→ 課題文:
その表情は、あれかこれかと答えを求める者たちに「あなたはそう思うのね」と微笑んでいるようだ。
あれかこれか。白か黒か。善か悪か。勝ちか負けか。
本書は、そんなお馴染みの二元論を超えた思想、いわゆる「非二元論」、あるいは「アドヴァイタ」として知られる思想というか考え方というか、そんなまなざしで語られている。
しかしそんなことは知らなくてもいい。大切なのは、「今この瞬間の経験の神秘とせつなさ」に気づき、そこにとどまり続けること。
そのためにはどうしたらいい?
ただそのままでいること。
そしてそんな「ただそのまま」から離れようとする「自分」を見つめ続けること。
やがて、あるいは即座にあなたは目撃するだろう。「個として閉じられた自分」という蕾が開花するその瞬間を。
少し前の澄みわたったある秋の日、わたしはライティングデスクを夢中になって見つめていた。気がふれた人間だと思われたいわけじゃないけど、ライティングデスクがわたしに「やあ」と言った…中略…ライティングデスクは自己発光しながら輝いていた。 p.70
その瞬間、すべてが「自己発光」する。そしてあらゆる「境界」がワンネスに溶けていく。

→ データ内容:
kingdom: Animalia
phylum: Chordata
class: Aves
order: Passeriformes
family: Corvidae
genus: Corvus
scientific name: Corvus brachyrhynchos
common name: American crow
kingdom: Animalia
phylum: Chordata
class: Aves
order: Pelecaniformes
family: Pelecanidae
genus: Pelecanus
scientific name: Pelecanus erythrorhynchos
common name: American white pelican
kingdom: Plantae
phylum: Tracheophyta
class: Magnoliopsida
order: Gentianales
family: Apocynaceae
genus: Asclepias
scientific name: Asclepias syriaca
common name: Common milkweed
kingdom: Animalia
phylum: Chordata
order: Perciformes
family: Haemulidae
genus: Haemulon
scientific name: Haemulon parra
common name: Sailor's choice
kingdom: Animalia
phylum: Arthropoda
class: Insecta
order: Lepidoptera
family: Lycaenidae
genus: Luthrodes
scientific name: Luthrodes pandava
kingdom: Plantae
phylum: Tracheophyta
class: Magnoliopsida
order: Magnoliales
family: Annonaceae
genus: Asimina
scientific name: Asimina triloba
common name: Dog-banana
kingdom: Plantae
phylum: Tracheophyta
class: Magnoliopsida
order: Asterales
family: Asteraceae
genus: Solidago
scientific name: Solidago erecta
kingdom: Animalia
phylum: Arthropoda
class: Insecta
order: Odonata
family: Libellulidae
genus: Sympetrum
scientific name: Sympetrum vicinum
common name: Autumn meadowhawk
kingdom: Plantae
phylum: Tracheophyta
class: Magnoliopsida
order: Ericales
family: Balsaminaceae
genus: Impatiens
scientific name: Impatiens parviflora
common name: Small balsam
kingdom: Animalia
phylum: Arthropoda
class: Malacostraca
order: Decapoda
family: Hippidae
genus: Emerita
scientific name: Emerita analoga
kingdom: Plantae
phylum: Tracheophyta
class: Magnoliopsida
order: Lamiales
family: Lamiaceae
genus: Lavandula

→ 指示:
a. 課題文によると、本書はどのような思想のまなざしで語られていますか？
b. 非二元論を紹介する課題文の最後の一文に続けて、その先を書き継いでください。
リストの内容は課題文とは無関係です。

→ 解答欄:
a. 二元論を超えた「非二元論」、あるいは「アドヴァイタ」として知られる思想です。

b.
おれもそこまでは分かる。しかし「その瞬間」にとどまり続けることはできていないことも知っている。
いや、違う。
「知っている」のではない。本当は知らないふりをしているだけだ。
おれたちは「今この瞬間の生の神秘」にとどまり続けることしかできないという「事実」から目を逸らしているだけだ。
この「薄い本」の行間には書かれなかった著者の「分厚い」経験と思索が充満している。ページをめくるたびに、どこか懐かしい芳香が鼻をくすぐる。アロマセラピーを受けているような感覚に包まれる。
心がシンと静まり返っていることに気がつく。
Taste your life !
レビュープラスさんより献本いただきました。